DATA SECTION:
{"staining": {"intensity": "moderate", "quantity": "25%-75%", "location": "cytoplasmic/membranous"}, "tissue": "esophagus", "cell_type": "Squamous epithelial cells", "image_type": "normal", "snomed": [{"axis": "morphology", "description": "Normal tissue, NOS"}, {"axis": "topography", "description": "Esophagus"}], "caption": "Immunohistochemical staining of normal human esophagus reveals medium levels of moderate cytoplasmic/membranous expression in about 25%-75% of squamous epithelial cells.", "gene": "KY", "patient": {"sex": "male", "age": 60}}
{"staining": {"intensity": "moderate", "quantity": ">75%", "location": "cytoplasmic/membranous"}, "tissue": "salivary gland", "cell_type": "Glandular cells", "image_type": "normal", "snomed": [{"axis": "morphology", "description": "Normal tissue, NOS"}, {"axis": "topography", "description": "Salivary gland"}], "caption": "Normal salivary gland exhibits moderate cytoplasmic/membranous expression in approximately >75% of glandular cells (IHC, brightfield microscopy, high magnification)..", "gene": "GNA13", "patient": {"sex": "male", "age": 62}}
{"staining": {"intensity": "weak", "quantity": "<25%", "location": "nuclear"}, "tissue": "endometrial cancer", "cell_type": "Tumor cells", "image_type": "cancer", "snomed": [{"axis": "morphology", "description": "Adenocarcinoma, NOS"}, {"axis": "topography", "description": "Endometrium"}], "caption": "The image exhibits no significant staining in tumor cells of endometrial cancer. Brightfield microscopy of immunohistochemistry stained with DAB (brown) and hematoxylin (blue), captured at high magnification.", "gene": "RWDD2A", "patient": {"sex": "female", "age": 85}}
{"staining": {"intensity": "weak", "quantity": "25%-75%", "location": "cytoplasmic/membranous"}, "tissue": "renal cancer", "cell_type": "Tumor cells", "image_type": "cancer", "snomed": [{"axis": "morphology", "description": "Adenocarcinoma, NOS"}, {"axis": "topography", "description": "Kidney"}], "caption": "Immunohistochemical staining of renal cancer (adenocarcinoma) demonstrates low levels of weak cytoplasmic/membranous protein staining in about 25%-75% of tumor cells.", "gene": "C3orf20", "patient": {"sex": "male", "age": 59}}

AIM OF THE TASK: Write out, word for word, all lines from the line that holds "image exhibits no" through the last line of the listing, with both end lines kept.

EXERCISE RESPONSE:
{"staining": {"intensity": "weak", "quantity": "<25%", "location": "nuclear"}, "tissue": "endometrial cancer", "cell_type": "Tumor cells", "image_type": "cancer", "snomed": [{"axis": "morphology", "description": "Adenocarcinoma, NOS"}, {"axis": "topography", "description": "Endometrium"}], "caption": "The image exhibits no significant staining in tumor cells of endometrial cancer. Brightfield microscopy of immunohistochemistry stained with DAB (brown) and hematoxylin (blue), captured at high magnification.", "gene": "RWDD2A", "patient": {"sex": "female", "age": 85}}
{"staining": {"intensity": "weak", "quantity": "25%-75%", "location": "cytoplasmic/membranous"}, "tissue": "renal cancer", "cell_type": "Tumor cells", "image_type": "cancer", "snomed": [{"axis": "morphology", "description": "Adenocarcinoma, NOS"}, {"axis": "topography", "description": "Kidney"}], "caption": "Immunohistochemical staining of renal cancer (adenocarcinoma) demonstrates low levels of weak cytoplasmic/membranous protein staining in about 25%-75% of tumor cells.", "gene": "C3orf20", "patient": {"sex": "male", "age": 59}}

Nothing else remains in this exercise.